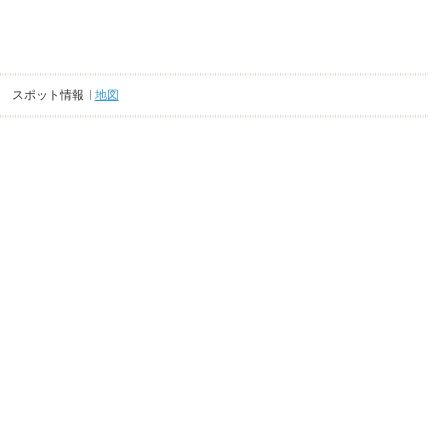
スポット情報
地図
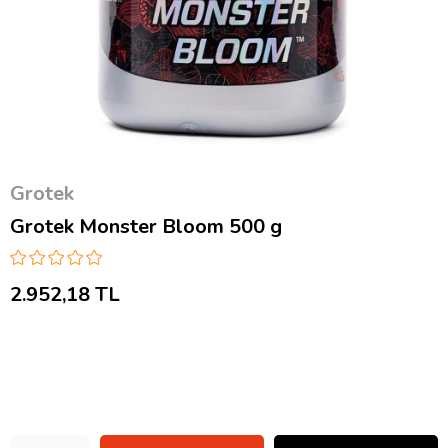
Grotek
Grotek Monster Bloom 500 g
2.952,18 TL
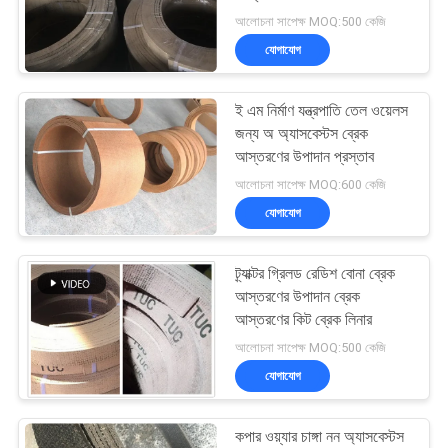
POLICY
আলোচনা সাপেক্ষ MOQ:500 কেজি
যোগাযোগ
ই এম নির্মাণ যন্ত্রপাতি তেল ওয়েলস
জন্য অ অ্যাসবেস্টস ব্রেক
আস্তরণের উপাদান প্রস্তাব
আলোচনা সাপেক্ষ MOQ:600 কেজি
যোগাযোগ
ট্র্যাক্টর গ্রিলড রেডিশ বোনা ব্রেক
আস্তরণের উপাদান ব্রেক
আস্তরণের কিট ব্রেক লিনার
আলোচনা সাপেক্ষ MOQ:500 কেজি
যোগাযোগ
কপার ওয়্যার চাঙ্গা নন অ্যাসবেস্টস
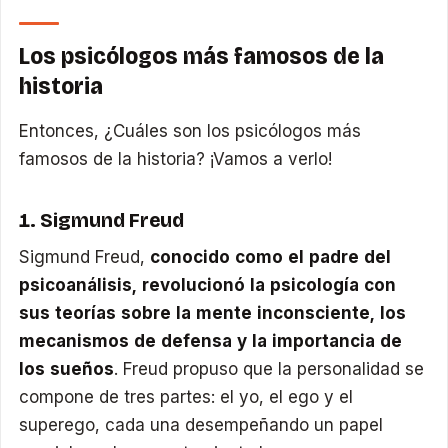
Los psicólogos más famosos de la
historia
Entonces, ¿Cuáles son los psicólogos más
famosos de la historia? ¡Vamos a verlo!
1. Sigmund Freud
Sigmund Freud,
conocido como el padre del
psicoanálisis, revolucionó la psicología con
sus teorías sobre la mente inconsciente, los
mecanismos de defensa y la importancia de
los sueños
. Freud propuso que la personalidad se
compone de tres partes: el yo, el ego y el
superego, cada una desempeñando un papel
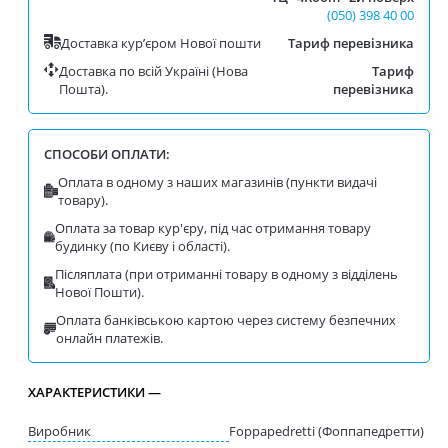
(050) 398 40 00
Доставка курʼєром Нової пошти
Тариф перевізника
Доставка по всій Україні (Нова
Тариф
Пошта).
перевізника
СПОСОБИ ОПЛАТИ:
Оплата в одному з наших магазинів (пункти видачі
товару).
Оплата за товар кур'єру, під час отримання товару
будинку (по Києву і області).
Післяплата (при отриманні товару в одному з відділень
Нової Пошти).
Оплата банківською картою через систему безпечних
онлайн платежів.
ХАРАКТЕРИСТИКИ —
Виробник
Foppapedretti (Фоппапедретти)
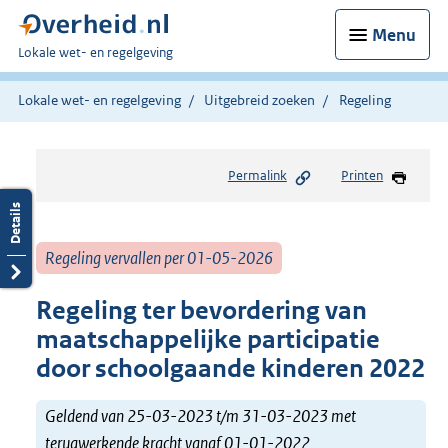
Menu
U
Lokale wet- en regelgeving
bent
hier:
Lokale wet- en regelgeving
Uitgebreid zoeken
Regeling
Permalink
Printen
Regeling vervallen per 01-05-2026
Regeling ter bevordering van
maatschappelijke participatie
door schoolgaande kinderen 2022
Geldend van 25-03-2023 t/m 31-03-2023 met
terugwerkende kracht vanaf 01-01-2022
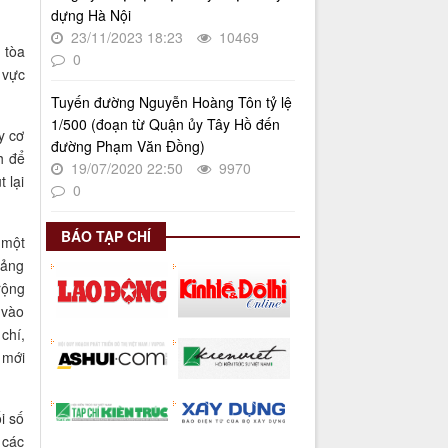
dựng Hà Nội
lượt xem: 624 | lượt tải:268
23/11/2023 18:23
10469
 tòa
Số 27/UBND-ĐT
0
Triển khai thực hiện Nghị quyết số
 vực
34/2024/NQ-HĐND ngày
Tuyến đường Nguyễn Hoàng Tôn tỷ lệ
19/11/2024 của Hội đồng nhân dân
1/500 (đoạn từ Quận ủy Tây Hồ đến
Thành phố.
y cơ
đường Phạm Văn Đồng)
Thời gian đăng: 08/01/2025
h để
19/07/2020 22:50
9970
lượt xem: 948 | lượt tải:404
 lại
0
BÁO TẠP CHÍ
 một
tảng
rộng
 vào
chí,
 mới
i số
 các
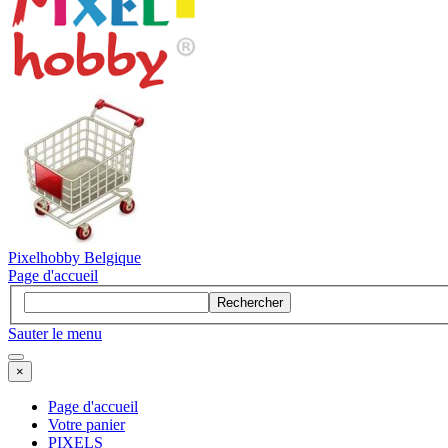
Pixelhobby Belgique
Page d'accueil
Rechercher
Sauter le menu
×
Page d'accueil
Votre panier
PIXELS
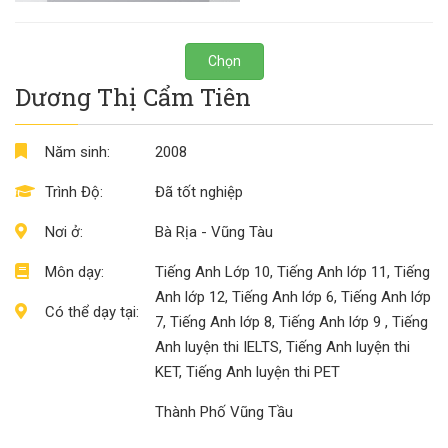
Chọn
Dương Thị Cẩm Tiên
Năm sinh:
2008
Trình Độ:
Đã tốt nghiệp
Nơi ở:
Bà Rịa - Vũng Tàu
Môn dạy:
Tiếng Anh Lớp 10, Tiếng Anh lớp 11, Tiếng
Anh lớp 12, Tiếng Anh lớp 6, Tiếng Anh lớp
Có thể dạy tại:
7, Tiếng Anh lớp 8, Tiếng Anh lớp 9 , Tiếng
Anh luyện thi IELTS, Tiếng Anh luyện thi
KET, Tiếng Anh luyện thi PET
Thành Phố Vũng Tầu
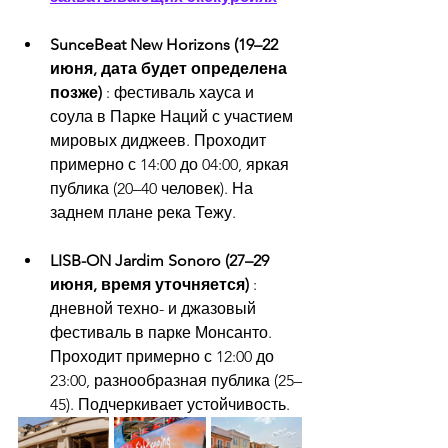
SunceBeat New Horizons (19–22 
июня, дата будет определена 
позже)
 : фестиваль хауса и 
соула в Парке Наций с участием 
мировых диджеев. Проходит 
примерно с 14:00 до 04:00, яркая 
публика (20–40 человек). На 
заднем плане река Тежу.
LISB-ON Jardim Sonoro (27–29 
июня, время уточняется)
 : 
дневной техно- и джазовый 
фестиваль в парке Монсанто. 
Проходит примерно с 12:00 до 
23:00, разнообразная публика (25–
45). Подчеркивает устойчивость.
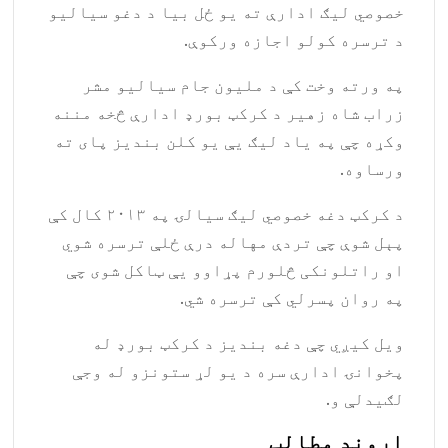
خصوصي لیګ ادارې ته يو ځل بیا د دغو سیالیو
د ترسره کولو اجازه ورکوې.
په ورته وخت کې د ملیون جام سیالیو مشر
زراب شاه زهیر د کرکټ بورډ ادارې څخه مننه
وکړه چې په یاد لیګ یې يو کلن بندیز پای ته
ورساوه.
د کرکټ دغه خصوصي لیګ سیالۍ په ۲۰۱۳ کال کې
پېل شوې چې تردې مهاله درې ځلې ترسره شوي
او راتلونکی څلورم پړاوو يې ټاکل شوی چې
په روان پسرلي کې ترسره شي.
ویل کیږي چې دغه بندیز د کرکټ بورډ له
پخوانۍ ادارې سره د یو لړ ستونزو له وجې
لګیدلې و.
اړوند مطالب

» WHAT YOU NEED TO DO:
Going through the material above, how many lines contain the word "Нової"? Write only the number.

» FINISHED TASK:
2